Avec cette décision, le parquet d’Udine (Nord-Est) fait glisser le curseur des interrogations d’une affaire de dopage d’apparence classique vers celui d’un fait divers rappelant les descentes de police sur le Tour de France cycliste.
Il ne s’agit plus de savoir si les athlètes se sont dopés – Powell et Simpson ont reconnu avoir été contrôlés positifs –, mais de comprendre comment cela a pu arriver.
Dans cette optique, le parquet d’Udine a donné son feu vert à la mise sous séquestre d’une cinquantaine de boîtes de comprimés, de flacons, de sprays et pommades sans étiquettes ou avec des indications nébuleuses en anglais.
Ces boîtes ont été découvertes lors d’une perquisition des carabiniers de la cellule spécialisée du NAS d’Udine dans la nuit de dimanche à lundi dans les chambres d’hôtel de Powell, Simpson et de leur préparateur Christopher Xuereb.
Comme chaque année, le MVP, la structure d’entraînement coachée par Stephen Francis, était descendu dans un hôtel de Lignano Sabbiadoro qui lui sert de camp de base durant la saison européenne des meetings d’athlétisme.
Guéguerre entre l’agent et l’entraîneur
Powell et Simpson – contrôlés positifs à un stimulant tout comme trois autres athlètes aux sélections jamaïcaines – incriminent des compléments alimentaires mal étiquetés que leur aurait donnés Christopher Xuereb, leur nouveau « physio » depuis quelques semaines. S’ils arrivent à le prouver, ils risqueront peu de choses en termes de sanction sportive.
Le code mondial antidopage prévoit en effet la possibilité d’alléger la sanction en cas de contrôle positif dû à une erreur d’étiquetage, à une contamination par des compléments alimentaires ou une substance administrée par son entraîneur sans qu’il en ait été informé.
Selon la nature des produits retrouvés dans leurs chambres, ils pourraient en revanche tomber sous le coup de la législation italienne à travers l’article 9 de la loi sur le dopage, qui punit à la fois ceux qui administrent des substances dopantes et ceux qui en prennent.
Ce n’est, par exemple, pas le cas en France, où la justice ne peut condamner pénalement que le trafic de substances, non leur usage.
L’entraîneur de Powell, Stephen Francis, a rejeté la responsabilité de cette histoire sur l’agent de Powell, Paul Doyle, coupable d’avoir fait travailler ses athlètes avec Xuereb.
Boîtes analysées
« Ce qui s’est produit est lié à l’agent d’Asafa Powell.

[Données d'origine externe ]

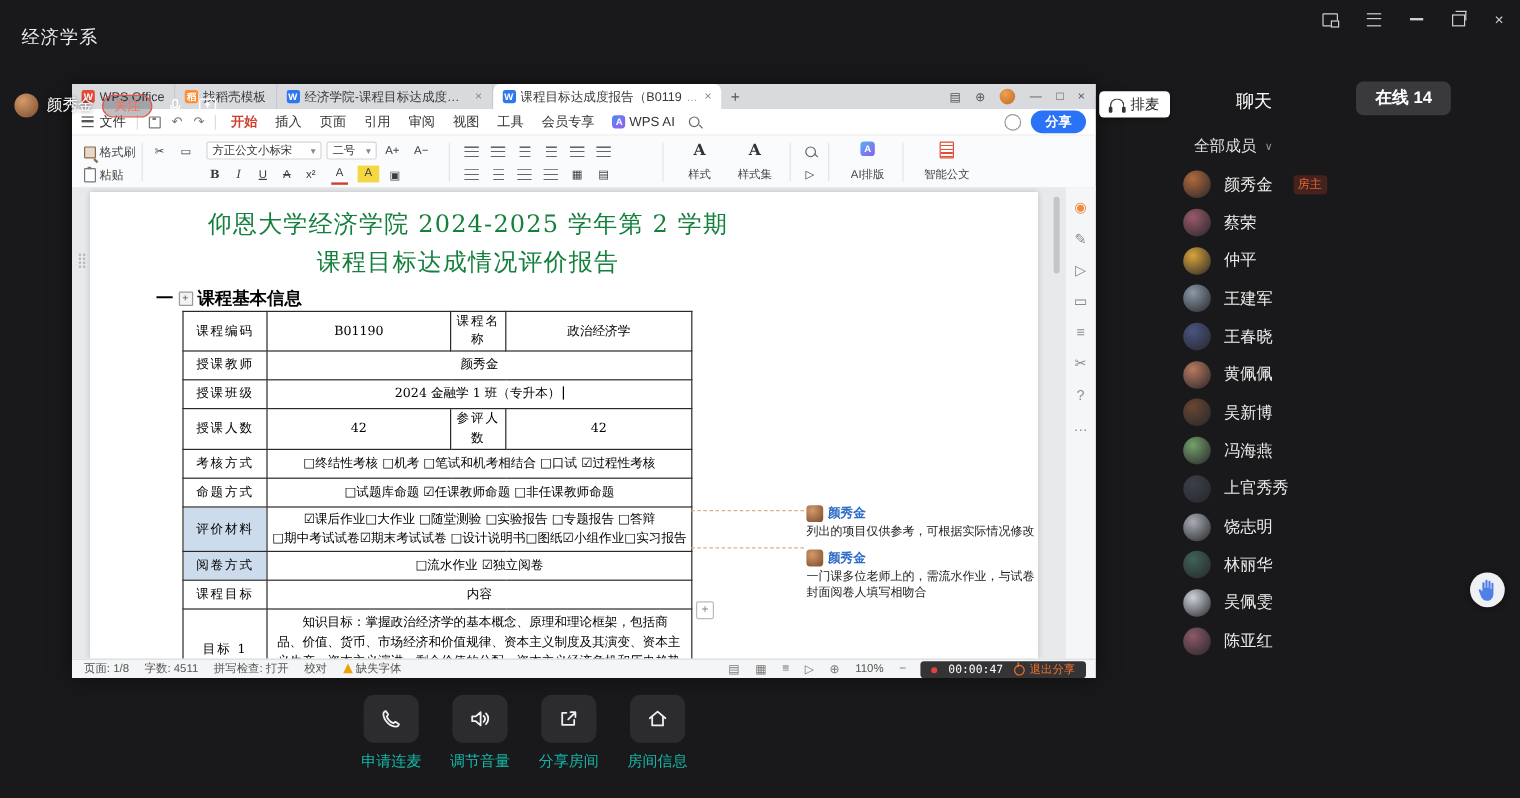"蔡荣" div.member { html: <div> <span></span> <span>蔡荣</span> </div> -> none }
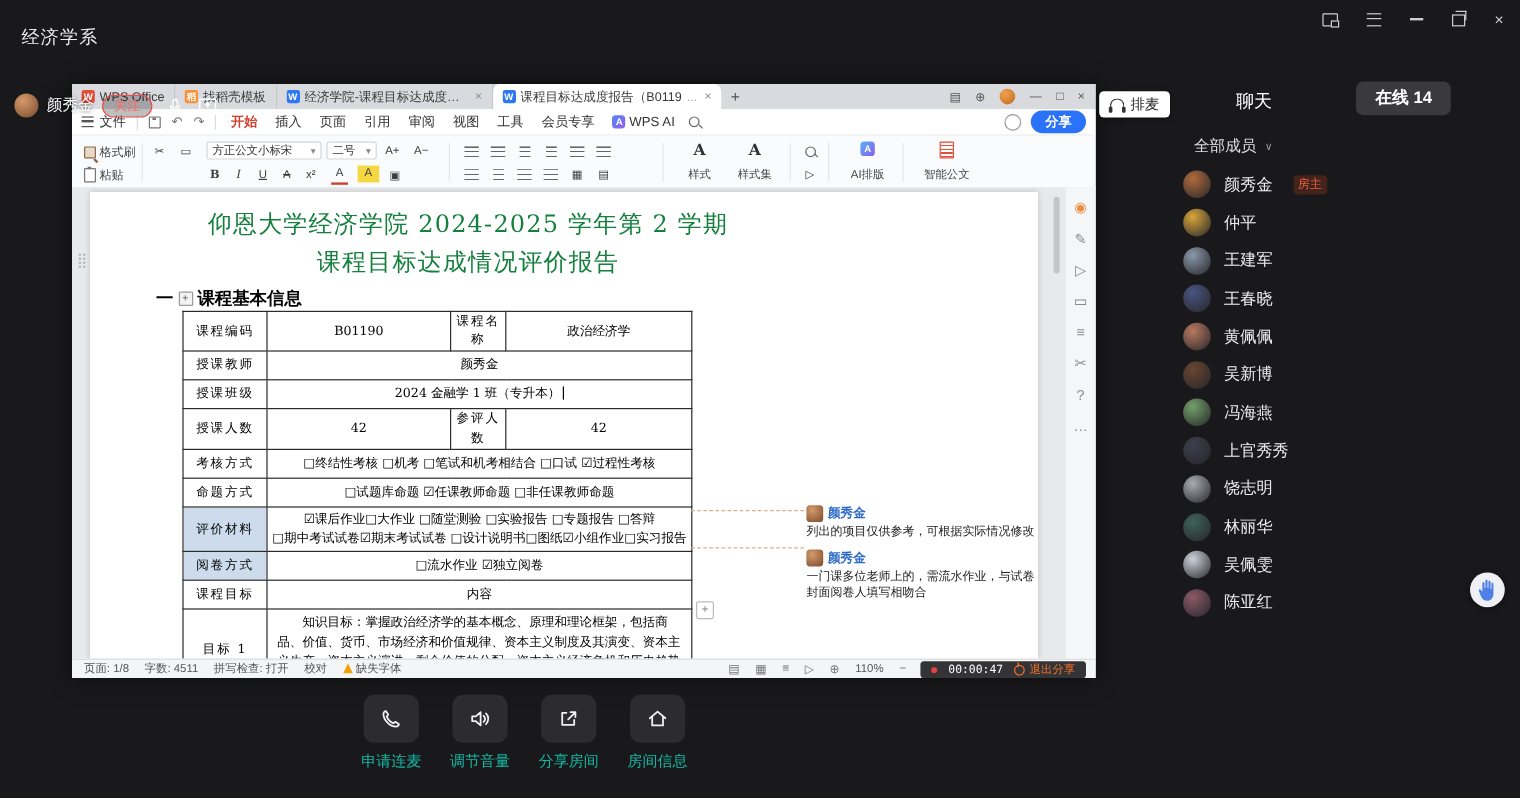"申请连麦" .act-label { color: #14b8a6 -> #8b5cf6 }
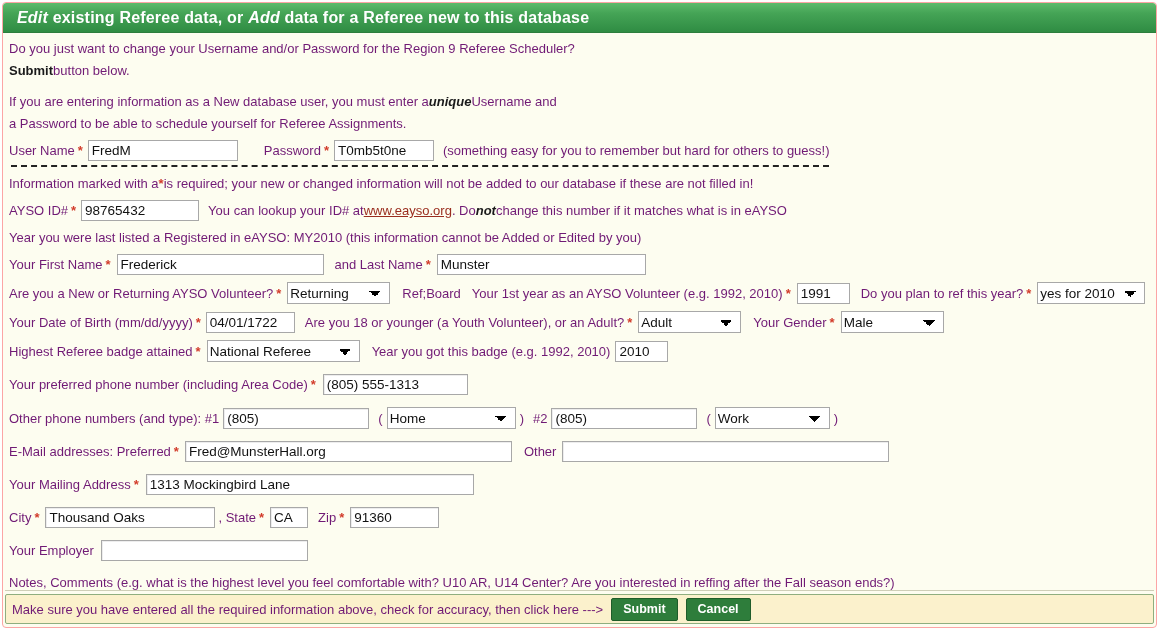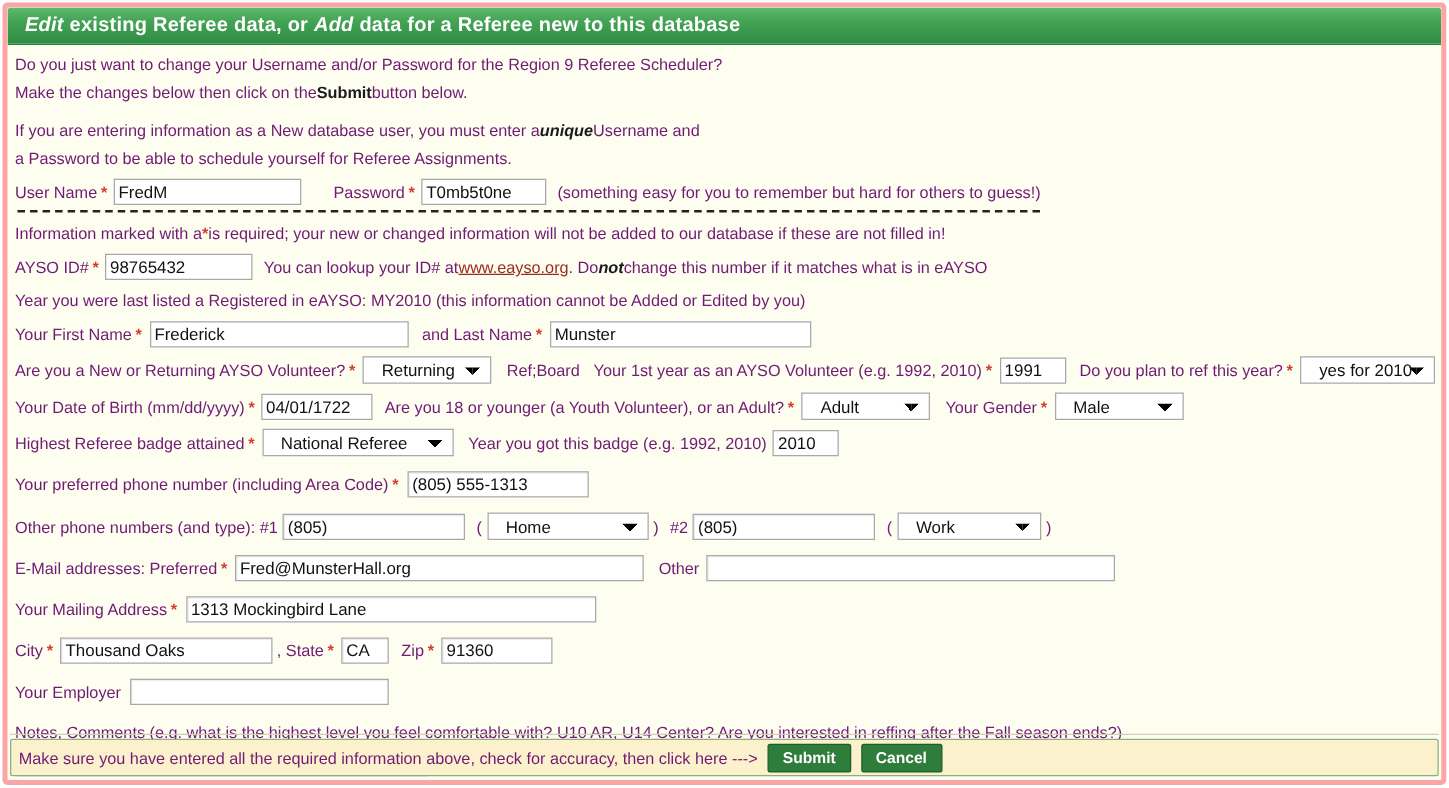"Edit existing Referee data, or" .frame { border: 4px solid #fca5a5 -> 1px solid #fca5a5 }
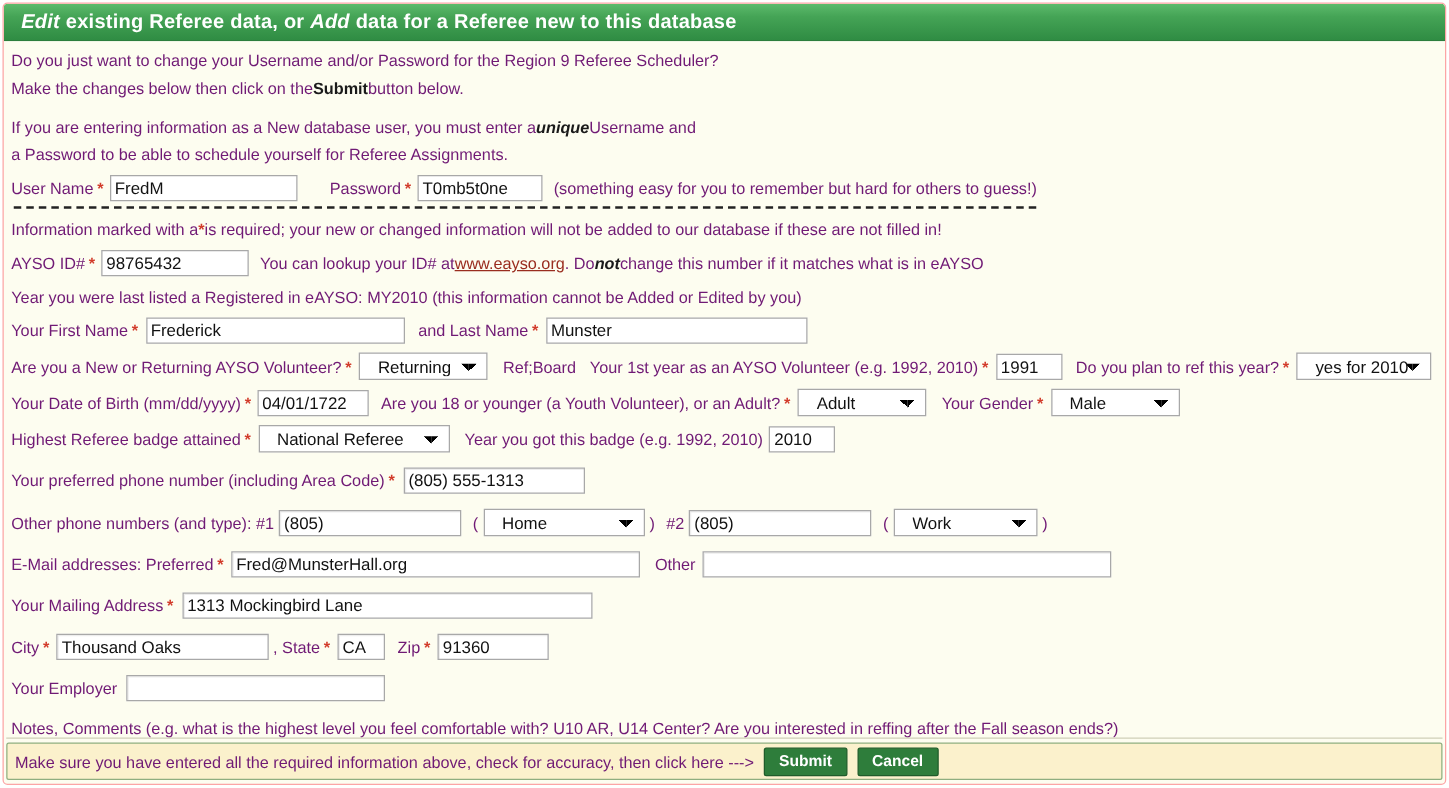"Make the changes below then" span.txt { html: <span>Make the changes below then click on the </span> -> none }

C’est lui qui a voulu que cet entraîneur (Xuereb) soit parmi nous (...). J’ai dit “non, je ne veux pas de ce garçon dans mon groupe. Il a une mauvaise réputation, renvoyez-le !” » explique Stephen Francis à La Gazetta dello Sport.
Le quotidien sportif italien évoque hier des liens entre Xuereb et le Canadien Anthony Galea, un médecin du sport qui avait plaidé coupable d’importation de produits médicaux interdits aux États-Unis l’an passé et qui aurait fourni des hormones de croissance à plusieurs sportifs, selon une enquête de la justice canadienne.
Doyle, lui, reconnaît que Powell n’avait pas averti son entraîneur qu’il prenait ces compléments alimentaires.
« Il est évident qu’il n’y a pas d’autres raisons qui expliquent pourquoi il est positif en dehors de la prise de ces compléments », a assuré l’agent au quotidien britannique The Daily Telegraph.
Doyle précise que les athlètes pris en faute et lui-même ne pensent pas que le préparateur était mal intentionné, mais plutôt qu’il ne savait pas lui-même ce que contenaient exactement ces compléments.
Seuls les résultats des analyses pratiquées sur les boîtes mises sous séquestre permettront d’avoir le fin mot de l’histoire.
En attendant, Powell et les autres athlètes ont quitté hier matin Lignano Sabbiadoro, dont Christopher Xuereb était parti dès lundi soir, selon l’agence italienne ANSA.